DOCUMENTARY REVIEW: THE 8th

DOCUMENTARY REVIEW: THE 8th

The 8th is an important and poignant documentary following the grassroots activism led by Ailbhe Smyth and Andrea Horan of the women to overturn the 1983 referendum decision to add the 8th amendment to the Irish constitution that gave the unborn equal rights to life as the mother. This is a documentary about more than the right to an abortion. It is about the value of Irish women in their own society and using their original superpower: their voice to enforce their human right, control over their own body.

What’s interesting is that most will know what the outcome of the 2018 referendum was but as the film points out, the same number of people who voted for the 8th amendment now voted to have it overturned.

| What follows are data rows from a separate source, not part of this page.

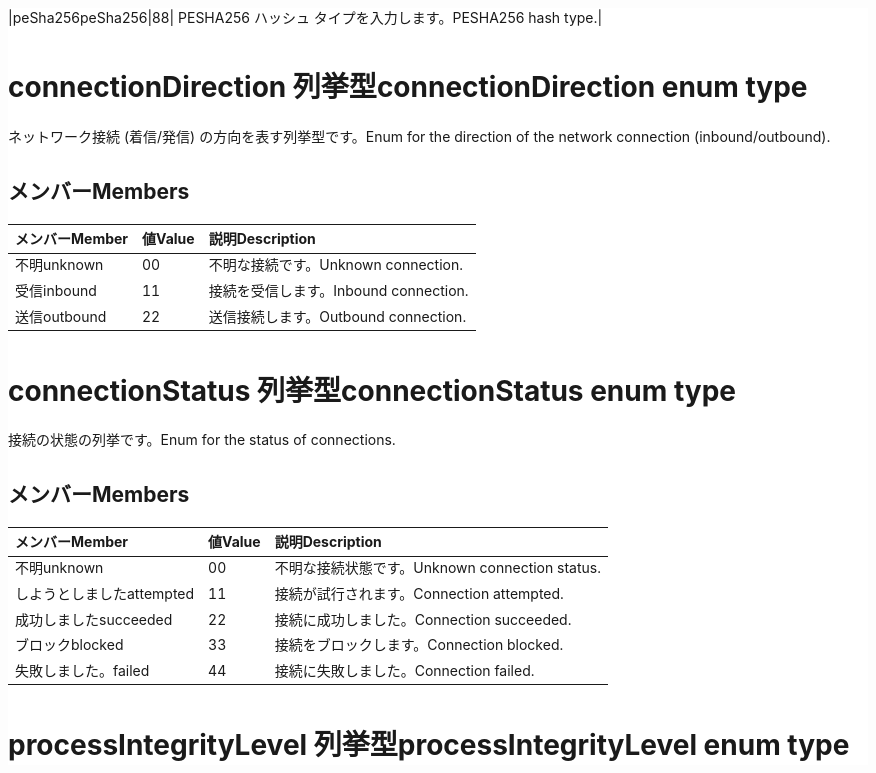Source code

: |<span data-ttu-id="852bb-514">peSha256</span><span class="sxs-lookup"><span data-stu-id="852bb-514">peSha256</span></span>|<span data-ttu-id="852bb-515">8</span><span class="sxs-lookup"><span data-stu-id="852bb-515">8</span></span>| <span data-ttu-id="852bb-516">PESHA256 ハッシュ タイプを入力します。</span><span class="sxs-lookup"><span data-stu-id="852bb-516">PESHA256 hash type.</span></span>|

# <a name="connectiondirection-enum-type"></a><span data-ttu-id="852bb-517">connectionDirection 列挙型</span><span class="sxs-lookup"><span data-stu-id="852bb-517">connectionDirection enum type</span></span>

<span data-ttu-id="852bb-518">ネットワーク接続 (着信/発信) の方向を表す列挙型です。</span><span class="sxs-lookup"><span data-stu-id="852bb-518">Enum for the direction of the network connection (inbound/outbound).</span></span>

## <a name="members"></a><span data-ttu-id="852bb-519">メンバー</span><span class="sxs-lookup"><span data-stu-id="852bb-519">Members</span></span>

|<span data-ttu-id="852bb-520">メンバー</span><span class="sxs-lookup"><span data-stu-id="852bb-520">Member</span></span>|<span data-ttu-id="852bb-521">値</span><span class="sxs-lookup"><span data-stu-id="852bb-521">Value</span></span>|<span data-ttu-id="852bb-522">説明</span><span class="sxs-lookup"><span data-stu-id="852bb-522">Description</span></span>|
|:---|:---|:---|
|<span data-ttu-id="852bb-523">不明</span><span class="sxs-lookup"><span data-stu-id="852bb-523">unknown</span></span>|<span data-ttu-id="852bb-524">0</span><span class="sxs-lookup"><span data-stu-id="852bb-524">0</span></span>|<span data-ttu-id="852bb-525">不明な接続です。</span><span class="sxs-lookup"><span data-stu-id="852bb-525">Unknown connection.</span></span>|
|<span data-ttu-id="852bb-526">受信</span><span class="sxs-lookup"><span data-stu-id="852bb-526">inbound</span></span>|<span data-ttu-id="852bb-527">1</span><span class="sxs-lookup"><span data-stu-id="852bb-527">1</span></span>|<span data-ttu-id="852bb-528">接続を受信します。</span><span class="sxs-lookup"><span data-stu-id="852bb-528">Inbound connection.</span></span>|
|<span data-ttu-id="852bb-529">送信</span><span class="sxs-lookup"><span data-stu-id="852bb-529">outbound</span></span>|<span data-ttu-id="852bb-530">2</span><span class="sxs-lookup"><span data-stu-id="852bb-530">2</span></span>| <span data-ttu-id="852bb-531">送信接続します。</span><span class="sxs-lookup"><span data-stu-id="852bb-531">Outbound connection.</span></span>|

# <a name="connectionstatus-enum-type"></a><span data-ttu-id="852bb-532">connectionStatus 列挙型</span><span class="sxs-lookup"><span data-stu-id="852bb-532">connectionStatus enum type</span></span>

<span data-ttu-id="852bb-533">接続の状態の列挙です。</span><span class="sxs-lookup"><span data-stu-id="852bb-533">Enum for the status of connections.</span></span>

## <a name="members"></a><span data-ttu-id="852bb-534">メンバー</span><span class="sxs-lookup"><span data-stu-id="852bb-534">Members</span></span>

|<span data-ttu-id="852bb-535">メンバー</span><span class="sxs-lookup"><span data-stu-id="852bb-535">Member</span></span>|<span data-ttu-id="852bb-536">値</span><span class="sxs-lookup"><span data-stu-id="852bb-536">Value</span></span>|<span data-ttu-id="852bb-537">説明</span><span class="sxs-lookup"><span data-stu-id="852bb-537">Description</span></span>|
|:---|:---|:---|
|<span data-ttu-id="852bb-538">不明</span><span class="sxs-lookup"><span data-stu-id="852bb-538">unknown</span></span>|<span data-ttu-id="852bb-539">0</span><span class="sxs-lookup"><span data-stu-id="852bb-539">0</span></span>|<span data-ttu-id="852bb-540">不明な接続状態です。</span><span class="sxs-lookup"><span data-stu-id="852bb-540">Unknown connection status.</span></span>|
|<span data-ttu-id="852bb-541">しようとしました</span><span class="sxs-lookup"><span data-stu-id="852bb-541">attempted</span></span>|<span data-ttu-id="852bb-542">1</span><span class="sxs-lookup"><span data-stu-id="852bb-542">1</span></span>|<span data-ttu-id="852bb-543">接続が試行されます。</span><span class="sxs-lookup"><span data-stu-id="852bb-543">Connection attempted.</span></span>|
|<span data-ttu-id="852bb-544">成功しました</span><span class="sxs-lookup"><span data-stu-id="852bb-544">succeeded</span></span>|<span data-ttu-id="852bb-545">2</span><span class="sxs-lookup"><span data-stu-id="852bb-545">2</span></span>| <span data-ttu-id="852bb-546">接続に成功しました。</span><span class="sxs-lookup"><span data-stu-id="852bb-546">Connection succeeded.</span></span>|
|<span data-ttu-id="852bb-547">ブロック</span><span class="sxs-lookup"><span data-stu-id="852bb-547">blocked</span></span>|<span data-ttu-id="852bb-548">3</span><span class="sxs-lookup"><span data-stu-id="852bb-548">3</span></span>| <span data-ttu-id="852bb-549">接続をブロックします。</span><span class="sxs-lookup"><span data-stu-id="852bb-549">Connection blocked.</span></span>|
|<span data-ttu-id="852bb-550">失敗しました。</span><span class="sxs-lookup"><span data-stu-id="852bb-550">failed</span></span>|<span data-ttu-id="852bb-551">4</span><span class="sxs-lookup"><span data-stu-id="852bb-551">4</span></span>| <span data-ttu-id="852bb-552">接続に失敗しました。</span><span class="sxs-lookup"><span data-stu-id="852bb-552">Connection failed.</span></span>|

# <a name="processintegritylevel-enum-type"></a><span data-ttu-id="852bb-553">processIntegrityLevel 列挙型</span><span class="sxs-lookup"><span data-stu-id="852bb-553">processIntegrityLevel enum type</span></span>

Whilst the documentary is squarely focused on the campaign that led to the successful overturning of the restrictive 8th amendment. It delves deeper to look at Irish society, the role of women and of course the church both back in 1983 and then in 2017. Their power having been diminished but the women of Ireland would not be diminished. The documentary highlights certain important moments in the struggle to have this restrictive amendment overturned: the 12 year old girl raped by a school friend’s father who was not initially allowed to go to England to seek an abortion and Savita Halappanavar in 2012,  who had suffered a partial miscarriage and sought to have an abortion to remove the embryo but was denied that. Had she been granted the abortion, she would still be alive today.

The documentary is quite traditional in the format it uses to follow the two women and a host of others who are all campaigning to repeal the 8th together with footage from historical newsreels, debates and voice overs of women who had abortions. Clearly, as a record of the monumental 2018 referendum, it is incredibly valuable. However, the issue this documentary slightly suffers from is not really providing more time to hear the motivations of those people who wanted to keep the 8th amendment, especially any young people that wanted to keep it.

The 8th documentary is about abortion and the women of Ireland who came together to say they would be silenced no more.